En el cielo pronuncié sus nombres:
Jackie Meyer. Delaware, 1967. Trece años.
Una silla volcada. Acurrucada en el suelo y vuelta hacia ella, la niña llevaba una camiseta a rayas y nada más. Cerca de su cabeza, un pequeño charco de sangre.
Flora Hernández. Delaware, 1963. Ocho años.
Él sólo había querido tocarla, pero ella gritó. Una niña bajita para su edad. Más tarde encontraron el calcetín y el zapato izquierdos. No se recuperó el cuerpo. Los huesos están en el sótano de tierra de un viejo edificio de apartamentos.
Leah Fox. Delaware, 1969. Doce años.
La mató en un sofá cubierto con una funda bajo la rampa de acceso de una autopista, con mucho sigilo. Se quedó dormido encima de ella, arrullado por el ruido de los coches que pasaban por encima. No fue hasta diez horas más tarde, cuando un vagabundo derribó la pequeña cabaña que el señor Harvey había construido con puertas abandonadas, cuando él empezó a recoger sus cosas para marcharse con el cuerpo de Leah Fox.
Sophie Cichetti. Pensilvania, 1960. Cuarenta y nueve años.

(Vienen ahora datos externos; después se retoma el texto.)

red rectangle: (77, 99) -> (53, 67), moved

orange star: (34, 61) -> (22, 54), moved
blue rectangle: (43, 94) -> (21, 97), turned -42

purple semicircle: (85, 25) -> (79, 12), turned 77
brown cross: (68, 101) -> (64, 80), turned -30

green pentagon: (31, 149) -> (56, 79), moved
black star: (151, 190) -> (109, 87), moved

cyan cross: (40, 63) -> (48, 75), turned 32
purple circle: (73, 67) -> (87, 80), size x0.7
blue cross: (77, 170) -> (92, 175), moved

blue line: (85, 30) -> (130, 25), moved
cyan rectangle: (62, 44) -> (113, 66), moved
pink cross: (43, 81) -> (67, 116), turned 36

Como propietaria, había dividido en dos su piso y levantado un fino tabique. A él le gustaba la ventana semicircular creada por la división, y el alquiler era barato. Pero ella hablaba demasiado de su hijo e insistía en leerle poemas de un libro de sonetos. Le hizo el amor en su parte del piso, y cuando ella empezó a hablar, le rompió el cráneo y se llevó el cadáver a la orilla de un riachuelo cercano.

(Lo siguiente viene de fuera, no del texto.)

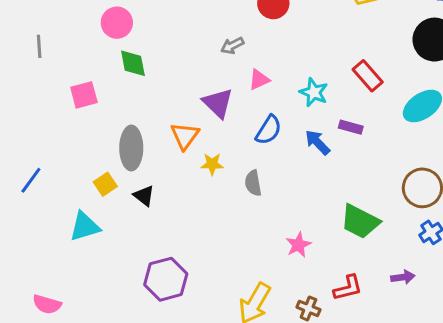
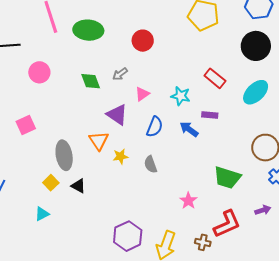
green diamond: (133, 63) -> (91, 81), moved
cyan triangle: (85, 227) -> (42, 214), size x0.7
purple hexagon: (166, 279) -> (128, 236), moved
red L-shape: (348, 288) -> (227, 224), size x1.4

Leidia Johnson. 1960. Seis años.
Condado de Buck, Pensilvania. Excavó una cueva abovedada dentro de una colina cercana a la cantera y esperó. Fue la más pequeña.
Wendy Richter. Connecticut, 1971. Trece años.
Esperaba a su padre a la puerta de un bar. La violó entre los matorrales y luego la estranguló. Esa vez, mientras él tomaba conciencia de sus actos y salía del estupor en el que a menudo se sumía, oyó ruidos. Volvió la cara de la niña muerta hacia él y, mientras las voces se acercaban más, le mordió la oreja.